▸ ZU ERLEDIGENDE AUFGABE: Nenne bitte alle Städte, die im Textauszug zur Fontana-Retrospektive vorkommen.

▸ AUSGEWÄHLTER TEXTAUSZUG:
++++++++++
Mit dem Messer der Leinwand die dritte Dimension eröffnen – Werkschau über Lucio Fontana in Bielefeld

Von Bernd Berke

Bielefeld. Aufs Neue mehrt die Kunsthalle Bielefeld ihren Ruf, ein Ort der „stillen Sensationen“ zu sein, den sie jüngst vor allem mit Ausstellungen der Zeichnungen Seurats und der „Todesthemen“ Picassos gefestigt hat. Diesmal widmet man einem weiteren wichtigen Neuerer der Moderne, Lucio Fontana (1899-1968), eine beachtliche Retrospektive (bis 23. 9. – Katalog und Beiheft 35 DM).

Ursprünglich sollte die Werkschau (über 120 Arbeiten) nur in München und Darmstadt präsentiert werden, doch unter sanftem Hinweis aufs eigene Renommee gelang es den Bielefeldern, die Zusammenstellung auch noch in ihr Haus zu lotsen. Wohl zum letzten Mal ergibt sich damit die Gelegenheit, Fontanas Oeuvre ohne konservierende Bildverglasung und somit möglichst unverfälscht zu betrachten.
++++++++++
▸ DATENBEREICH:
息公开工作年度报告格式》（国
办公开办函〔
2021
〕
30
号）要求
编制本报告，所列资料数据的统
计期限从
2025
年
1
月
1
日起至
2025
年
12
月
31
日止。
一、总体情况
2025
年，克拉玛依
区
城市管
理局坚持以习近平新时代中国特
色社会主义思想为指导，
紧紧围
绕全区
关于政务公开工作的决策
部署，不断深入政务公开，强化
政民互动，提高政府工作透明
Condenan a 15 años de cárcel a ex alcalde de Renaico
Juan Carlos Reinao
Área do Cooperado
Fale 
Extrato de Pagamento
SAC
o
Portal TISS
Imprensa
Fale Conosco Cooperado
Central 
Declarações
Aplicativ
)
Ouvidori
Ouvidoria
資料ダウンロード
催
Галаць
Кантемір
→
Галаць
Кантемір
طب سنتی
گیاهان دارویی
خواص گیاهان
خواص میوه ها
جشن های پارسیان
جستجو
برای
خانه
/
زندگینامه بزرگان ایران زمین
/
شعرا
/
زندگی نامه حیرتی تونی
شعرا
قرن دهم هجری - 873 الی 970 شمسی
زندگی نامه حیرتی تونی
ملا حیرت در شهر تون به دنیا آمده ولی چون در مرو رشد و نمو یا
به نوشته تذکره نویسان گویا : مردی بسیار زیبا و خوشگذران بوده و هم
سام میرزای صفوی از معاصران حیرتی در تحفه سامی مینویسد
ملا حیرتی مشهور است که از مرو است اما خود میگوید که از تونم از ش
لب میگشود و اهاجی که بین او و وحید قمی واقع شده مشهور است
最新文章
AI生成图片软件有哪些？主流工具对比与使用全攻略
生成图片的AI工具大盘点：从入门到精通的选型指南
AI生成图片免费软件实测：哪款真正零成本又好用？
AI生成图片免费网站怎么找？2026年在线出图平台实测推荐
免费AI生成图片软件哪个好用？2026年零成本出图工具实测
++++++++++
▸ ANTWORTBEREICH: Bielefeld, München, Darmstadt